On pense d’ailleurs incidemment à Funny Games de Michael Haneke non dans la violence du propos ou dans la radicalité de la mise en scène, mais plutôt dans l’inéluctabilité de la conclusion. La force du film résidant dès lors dans la poigne de fer dans laquelle Lánthimos nous tient et ce sans même prendre de gants. Ou alors si mais dans un cuir froid et tanné. Il ne faut en effet pas se fier aux premières images montrant une famille hautement bourgeoise et unie où les parents sont d’éminents médecins dans leur spécialité respective et où les deux enfants tirés à quatre épingles ressemblent à des enluminures agnostiques. Kidman a d’ailleurs été certainement castée à son insu tant sa plastique tirée elle aussi façon Brazil, semble à elle seule symboliser tout ce que Lánthimos veut dénoncer. Le fait qu’elle soit la seule à prendre immédiatement conscience des enjeux du drame qui se noue au sein de sa famille a dû finalement la convaincre d’endosser ce rôle. Ça et peut-être aussi la séquence où elle joue la morte sur le lit marital et anciennement nuptial pour exciter ce qu’il reste de libido à son mari de Colin Farrell en une mise en scène mortifère annonçant la suite des événements.

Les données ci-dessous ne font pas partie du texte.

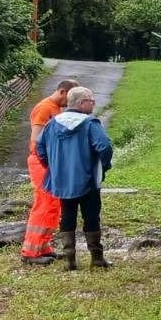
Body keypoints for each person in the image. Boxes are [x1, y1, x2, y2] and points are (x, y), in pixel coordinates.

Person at [36, 86, 114, 271]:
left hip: (62, 180)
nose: (93, 103)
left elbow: (40, 148)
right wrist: (104, 166)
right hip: (88, 179)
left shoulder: (53, 124)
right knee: (92, 216)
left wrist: (53, 168)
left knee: (67, 215)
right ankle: (97, 258)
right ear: (80, 103)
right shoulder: (90, 123)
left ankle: (70, 259)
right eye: (90, 100)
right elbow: (105, 147)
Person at [20, 78, 80, 265]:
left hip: (48, 163)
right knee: (44, 204)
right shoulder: (45, 108)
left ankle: (43, 246)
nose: (69, 104)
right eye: (68, 98)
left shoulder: (56, 109)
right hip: (41, 163)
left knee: (53, 204)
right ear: (62, 92)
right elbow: (36, 140)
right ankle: (30, 252)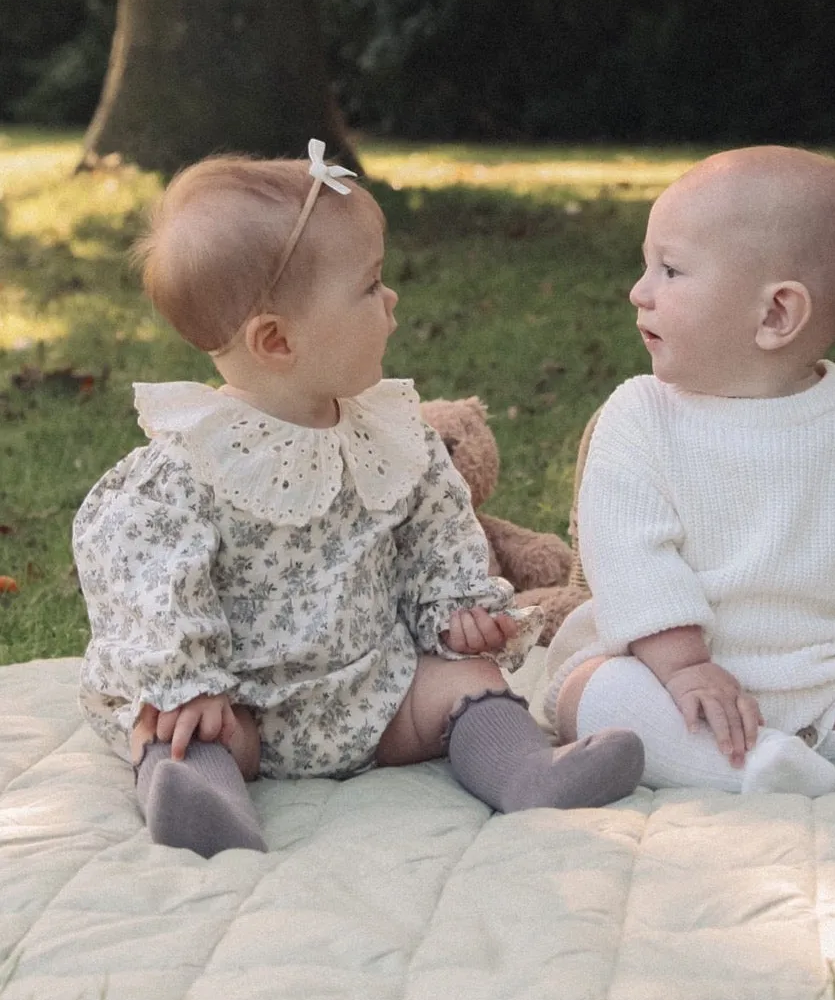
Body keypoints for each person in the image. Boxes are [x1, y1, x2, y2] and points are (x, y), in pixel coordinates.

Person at [73, 141, 643, 857]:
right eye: (370, 286)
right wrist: (187, 680)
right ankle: (200, 793)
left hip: (378, 687)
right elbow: (149, 577)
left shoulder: (390, 433)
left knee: (467, 679)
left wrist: (458, 609)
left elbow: (439, 530)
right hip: (243, 694)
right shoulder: (193, 459)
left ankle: (527, 771)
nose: (392, 298)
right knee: (178, 726)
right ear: (277, 339)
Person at [546, 145, 835, 807]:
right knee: (592, 693)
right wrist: (684, 666)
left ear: (775, 315)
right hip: (673, 675)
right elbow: (626, 554)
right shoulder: (640, 416)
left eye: (670, 270)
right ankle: (753, 763)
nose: (638, 290)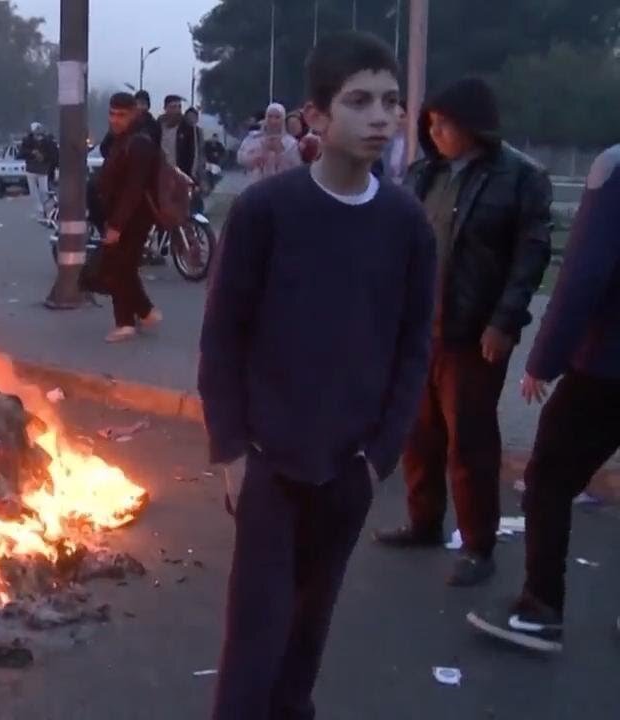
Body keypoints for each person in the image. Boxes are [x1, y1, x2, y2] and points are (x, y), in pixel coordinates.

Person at [199, 32, 434, 719]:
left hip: (349, 470)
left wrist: (379, 457)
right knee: (255, 640)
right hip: (269, 465)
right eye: (359, 101)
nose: (381, 117)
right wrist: (232, 452)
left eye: (391, 102)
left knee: (309, 634)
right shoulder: (267, 212)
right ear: (316, 117)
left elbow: (414, 345)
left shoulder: (407, 225)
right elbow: (223, 336)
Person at [373, 77, 554, 587]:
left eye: (444, 123)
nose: (436, 131)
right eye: (431, 124)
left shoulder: (518, 177)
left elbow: (530, 257)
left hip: (473, 332)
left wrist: (504, 322)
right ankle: (424, 522)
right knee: (419, 432)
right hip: (417, 328)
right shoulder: (424, 172)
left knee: (469, 441)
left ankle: (478, 545)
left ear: (474, 125)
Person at [465, 144, 620, 653]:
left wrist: (544, 359)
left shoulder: (614, 168)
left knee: (550, 477)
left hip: (607, 366)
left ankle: (540, 608)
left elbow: (585, 273)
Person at [96, 92, 162, 344]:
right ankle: (143, 313)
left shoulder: (140, 143)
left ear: (134, 113)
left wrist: (116, 225)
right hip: (120, 214)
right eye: (112, 114)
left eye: (121, 115)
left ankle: (127, 321)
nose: (115, 120)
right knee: (123, 267)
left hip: (134, 217)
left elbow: (133, 189)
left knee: (119, 268)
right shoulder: (120, 139)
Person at [236, 102, 303, 184]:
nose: (273, 121)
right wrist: (260, 153)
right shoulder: (253, 138)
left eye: (277, 117)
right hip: (255, 185)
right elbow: (241, 159)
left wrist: (280, 151)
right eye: (270, 116)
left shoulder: (290, 142)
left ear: (283, 119)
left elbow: (296, 167)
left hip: (281, 186)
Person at [18, 122, 57, 222]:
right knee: (34, 193)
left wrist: (44, 157)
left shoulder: (48, 141)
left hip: (43, 169)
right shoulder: (27, 141)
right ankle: (39, 211)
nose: (37, 134)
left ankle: (47, 211)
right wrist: (32, 153)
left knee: (44, 192)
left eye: (39, 131)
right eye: (35, 131)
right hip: (31, 169)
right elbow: (21, 153)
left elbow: (54, 155)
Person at [160, 95, 201, 183]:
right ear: (165, 108)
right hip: (162, 176)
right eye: (173, 107)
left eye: (179, 107)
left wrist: (191, 176)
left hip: (181, 177)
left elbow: (194, 154)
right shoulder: (158, 127)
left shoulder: (188, 129)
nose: (177, 110)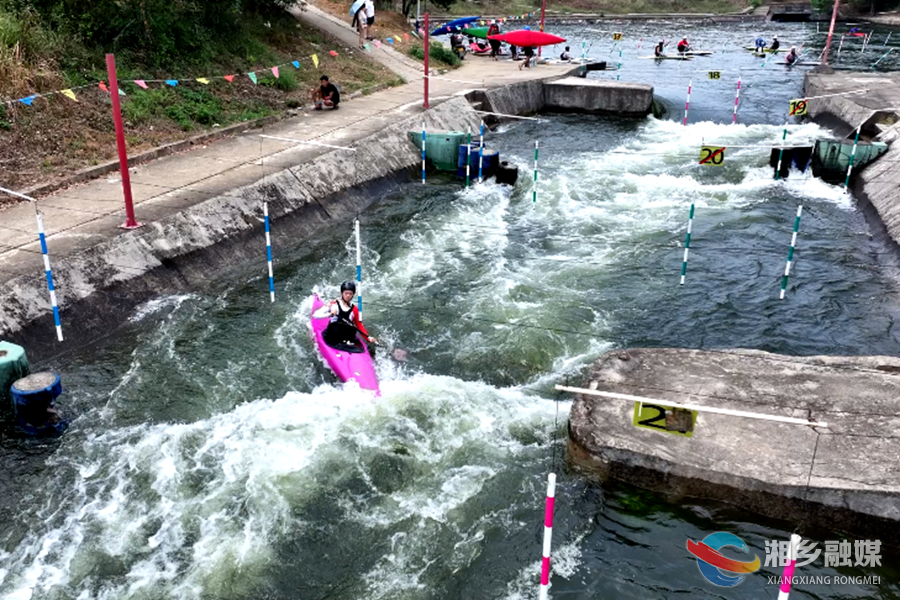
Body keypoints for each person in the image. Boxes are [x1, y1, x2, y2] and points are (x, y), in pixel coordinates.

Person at [314, 281, 377, 352]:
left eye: (350, 294)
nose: (348, 296)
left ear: (353, 295)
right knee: (336, 327)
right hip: (333, 336)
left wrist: (368, 338)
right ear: (342, 293)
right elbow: (315, 315)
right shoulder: (334, 304)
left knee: (352, 329)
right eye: (346, 293)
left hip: (346, 338)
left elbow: (359, 325)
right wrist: (330, 314)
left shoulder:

La photo clinique, la réalisation à l’avenant et l’histoire que l’on pourrait qualifier d’anthropomorphique inversée personnifiée dès le début par l’intrus pathogène qu’est Barry Keoghan découvert dans ’71 et que l’on a vu dernièrement dans À ceux qui nous ont offensés et Dunkerque, sera en effet le précipité qui va révéler à tout ce petit monde, la vérité qu’ils attendaient en leur for intérieur. Cette inéluctabilité redoutée, attendue, espérée. Mais Mise à Mort du Cerf Sacré va en fait plus loin. Car non content d’inciter, pour ne pas dire plus, à balancer les oripeaux d’une éducation propre à permettre de vivre en société, Lánthimos annonce que derrière ce sacrifice il n’y a pas beaucoup mieux, pour ne pas dire rien. Comme si à sa façon, il rejetait en bloc le socle même de la pensée Nietzschienne qui veut qu’une fois l’homme au-dessus des contingences morales, religieuses et sociétales peut enfin s’accomplir et devenir ce fameux surhomme si mal compris par un certain Hitler. Dans Mise à Mort du Cerf Sacré,  il est juste un peu plus vide et un peu plus creux qu’avant. Et Lánthimos de nous laisser nous démerder avec tout cela. On ne l’en remerciera jamais assez.

Mise à Mort du Cerf Sacré (The Killing of a Sacred Deer – 2017) de Yórgos Lánthimos – 2h01 (Haut et Court) – 1er novembre 2017

Prix du scénario Cannes 2017

Résumé : Steven, brillant chirurgien, est marié à Anna, ophtalmologue respectée. Ils vivent heureux avec leurs deux enfants Kim, 14 ans et Bob, 12 ans. Depuis quelques temps, Steven a pris sous son aile Martin, un jeune garçon qui a perdu son père. Mais ce dernier s’immisce progressivement au sein de la famille et devient de plus en plus menaçant, jusqu’à conduire Steven à un impensable sacrifice.